§ **What the exercise asks**:
Read through the entries below and copy each line where "list" turns up.

§ **Pictures paired with source code**:
# # # # # # #
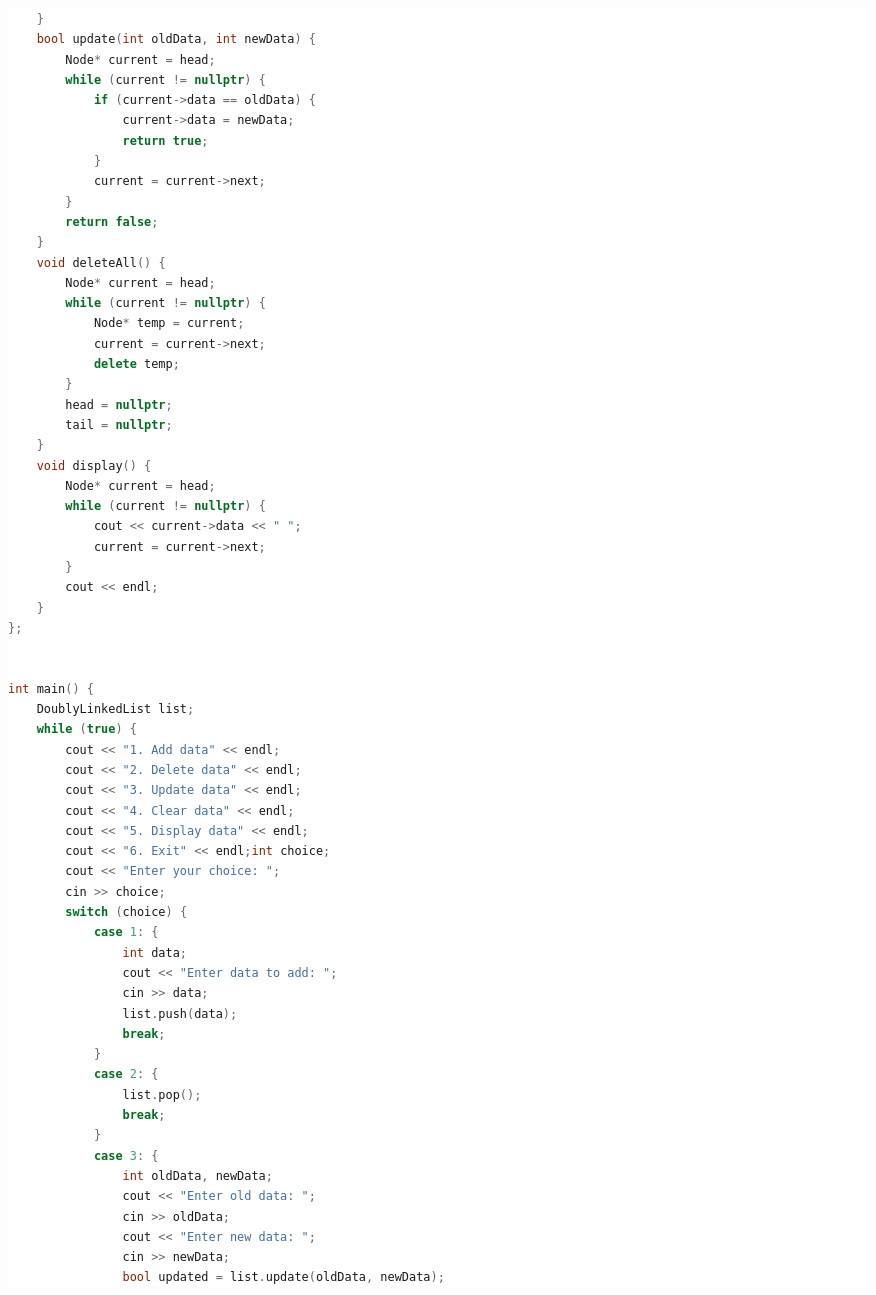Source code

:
 ```C++
    }
    bool update(int oldData, int newData) {
        Node* current = head;
        while (current != nullptr) {
            if (current->data == oldData) {
                current->data = newData;
                return true;
            }
            current = current->next;
        }
        return false;
    }
    void deleteAll() {
        Node* current = head;
        while (current != nullptr) {
            Node* temp = current;
            current = current->next;
            delete temp;
        }
        head = nullptr;
        tail = nullptr;
    }
    void display() {
        Node* current = head;
        while (current != nullptr) {
            cout << current->data << " ";
            current = current->next;
        }
        cout << endl;
    }
};


int main() {
    DoublyLinkedList list;
    while (true) {
        cout << "1. Add data" << endl;
        cout << "2. Delete data" << endl;
        cout << "3. Update data" << endl;
        cout << "4. Clear data" << endl;
        cout << "5. Display data" << endl;
        cout << "6. Exit" << endl;int choice;
        cout << "Enter your choice: ";
        cin >> choice;
        switch (choice) {
            case 1: {
                int data;
                cout << "Enter data to add: ";
                cin >> data;
                list.push(data);
                break;
            }
            case 2: {
                list.pop();
                break;
            }
            case 3: {
                int oldData, newData;
                cout << "Enter old data: ";
                cin >> oldData;
                cout << "Enter new data: ";
                cin >> newData;
                bool updated = list.update(oldData, newData);
```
# # # # # # #
§ **Output below**:
    DoublyLinkedList list;
                list.push(data);
                list.pop();
                bool updated = list.update(oldData, newData);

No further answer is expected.